By far the biggest question-mark raised by PSD2 from a cyber security perspective, is the security issue of banks allowing a third-party access to a user’s account. Banks have unsurprisingly expressed misgivings at the idea of allowing third parties, many of which will be new entities, access to their users’ accounts.
In addition to the costs required to accommodate the legislation from a technical perspective, there are also the potential problems around granting a third party, that is unknown to the bank and has not gone through its AML/KYC procedures, accessing its users’ accounts, and the potential liability if a PISP or an AISP is hacked.
The EC response has been that TPPs will be licensed PSPs and as such will be required to conform to stringent security requirements in order to maintain their status and these should alleviate concerns around security. TPPs will be required to meet capital requirements and carry professional indemnity insurance. In addition, they will be subject to the AML obligations of a regulated entity.
There is also the commercial issue that has made banks uneasy, namely that by allowing PISPs and AISPs access to their users’ accounts, it is providing sensitive information to what are essentially competitors.
There is also the issue of increased compliance costs and the question of who will bear these. As an example, under PSD2, all PSPs must apply SCA each time a user initiates a payment transaction.

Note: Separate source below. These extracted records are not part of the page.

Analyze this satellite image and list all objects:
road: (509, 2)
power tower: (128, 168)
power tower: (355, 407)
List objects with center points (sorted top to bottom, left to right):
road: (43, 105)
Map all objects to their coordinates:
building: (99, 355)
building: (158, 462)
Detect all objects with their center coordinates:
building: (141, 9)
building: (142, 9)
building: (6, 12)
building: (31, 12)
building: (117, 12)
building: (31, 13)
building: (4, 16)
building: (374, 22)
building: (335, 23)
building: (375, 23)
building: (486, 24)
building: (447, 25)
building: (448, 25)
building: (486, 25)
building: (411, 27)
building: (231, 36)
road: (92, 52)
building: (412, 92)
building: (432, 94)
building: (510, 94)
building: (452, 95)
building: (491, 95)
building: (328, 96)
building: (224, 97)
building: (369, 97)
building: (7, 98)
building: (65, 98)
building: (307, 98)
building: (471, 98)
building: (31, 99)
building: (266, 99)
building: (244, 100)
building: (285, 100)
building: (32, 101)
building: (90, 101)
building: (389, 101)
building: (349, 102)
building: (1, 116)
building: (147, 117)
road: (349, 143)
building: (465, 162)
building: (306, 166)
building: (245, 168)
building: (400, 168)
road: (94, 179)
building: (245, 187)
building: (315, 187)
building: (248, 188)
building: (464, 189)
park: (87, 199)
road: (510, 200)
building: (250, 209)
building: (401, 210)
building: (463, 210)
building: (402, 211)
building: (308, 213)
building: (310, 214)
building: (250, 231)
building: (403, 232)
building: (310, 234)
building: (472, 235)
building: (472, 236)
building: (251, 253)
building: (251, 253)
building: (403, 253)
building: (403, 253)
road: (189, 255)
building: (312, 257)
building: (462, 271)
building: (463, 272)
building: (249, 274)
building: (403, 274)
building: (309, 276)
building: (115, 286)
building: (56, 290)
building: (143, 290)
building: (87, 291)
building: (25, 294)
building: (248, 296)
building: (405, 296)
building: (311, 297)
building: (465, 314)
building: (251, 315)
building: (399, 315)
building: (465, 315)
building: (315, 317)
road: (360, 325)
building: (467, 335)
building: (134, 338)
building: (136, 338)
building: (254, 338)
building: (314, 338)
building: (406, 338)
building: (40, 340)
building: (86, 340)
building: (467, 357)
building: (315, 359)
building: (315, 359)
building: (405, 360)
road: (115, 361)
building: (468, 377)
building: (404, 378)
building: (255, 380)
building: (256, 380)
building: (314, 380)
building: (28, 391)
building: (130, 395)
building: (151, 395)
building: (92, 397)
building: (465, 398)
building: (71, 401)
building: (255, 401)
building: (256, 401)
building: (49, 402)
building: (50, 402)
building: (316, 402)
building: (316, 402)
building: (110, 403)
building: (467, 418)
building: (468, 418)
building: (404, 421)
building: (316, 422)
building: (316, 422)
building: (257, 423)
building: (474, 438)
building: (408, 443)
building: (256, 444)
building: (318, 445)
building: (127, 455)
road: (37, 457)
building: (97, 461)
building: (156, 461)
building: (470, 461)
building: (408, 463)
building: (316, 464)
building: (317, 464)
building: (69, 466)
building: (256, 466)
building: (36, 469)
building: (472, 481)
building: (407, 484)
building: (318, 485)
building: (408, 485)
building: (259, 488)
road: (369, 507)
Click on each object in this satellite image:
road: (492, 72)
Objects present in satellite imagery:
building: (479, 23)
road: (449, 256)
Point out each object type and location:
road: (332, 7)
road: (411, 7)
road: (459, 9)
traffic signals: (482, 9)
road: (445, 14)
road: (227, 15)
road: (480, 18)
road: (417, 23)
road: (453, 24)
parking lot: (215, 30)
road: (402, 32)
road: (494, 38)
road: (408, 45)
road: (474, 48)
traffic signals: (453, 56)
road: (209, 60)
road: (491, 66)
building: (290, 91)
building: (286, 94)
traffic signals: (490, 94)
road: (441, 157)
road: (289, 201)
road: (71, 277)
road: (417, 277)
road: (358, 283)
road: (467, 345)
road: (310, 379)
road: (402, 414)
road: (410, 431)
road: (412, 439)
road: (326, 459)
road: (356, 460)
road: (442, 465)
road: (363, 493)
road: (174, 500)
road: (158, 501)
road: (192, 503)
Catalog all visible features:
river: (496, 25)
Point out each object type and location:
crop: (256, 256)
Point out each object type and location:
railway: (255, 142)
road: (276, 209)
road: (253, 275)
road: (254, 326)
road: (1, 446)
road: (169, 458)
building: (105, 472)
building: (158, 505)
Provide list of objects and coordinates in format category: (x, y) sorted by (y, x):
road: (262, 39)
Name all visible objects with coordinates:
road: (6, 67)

Whereas PISPs and AISPs are required to ensure that SCA is applied, they can rely on the authentication procedures provided by the user’s bank. In other words, the banks will be tasked with formulation and implementation, as well as ensuring effectiveness.
How can Cognosec help?
Cognosec has extensive experience of working with both banks and other payments institutions and as such our knowledge and experience in the payments sector is unrivalled. We possess the requisite expertise and track record, having carried out penetration testing for many financial institutions, and it is this assurance aspect of our services that can be utilised by both the newly licensed PISPs and AISPs as well as consultancy services for the larger institutions on whom the majority of the technical obligations under PSD2 fall.
We will be able to minimise the risks of data breach by ensuring that all systems are compliant and effective, and furthermore, we will be able to provide consultancy and assurance services to financial institutions who require assistance in complying with multiple legislative changes coming in 2018 and beyond, due to our dedicated end-to-end GDPR compliance service, and our extensive knowledge of PCI and related security-based legislation.